== Segment start ==
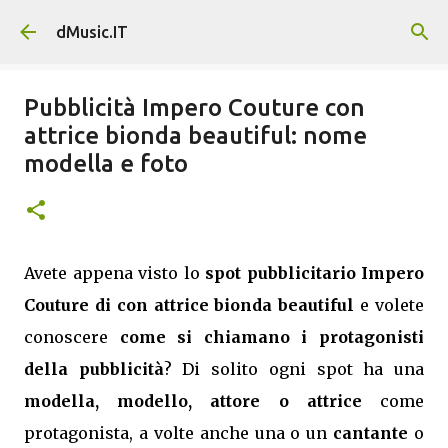
Passa ai contenuti principali
dMusic.IT
Pubblicità Impero Couture con
attrice bionda beautiful: nome
modella e foto
Avete appena visto lo
spot pubblicitario Impero
Couture di con attrice bionda beautiful
e volete
conoscere
come si chiamano i protagonisti
della pubblicità
? Di solito ogni spot ha una
modella, modello, attore o attrice
come
protagonista, a volte anche una o un
cantante
o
== Segment end ==
→ WHAT YOU SHOULD DO
Find each line above that includes the string "Impero" and copy those lines out in full.

→ WORKED SOLUTION
Pubblicità Impero Couture con
spot pubblicitario Impero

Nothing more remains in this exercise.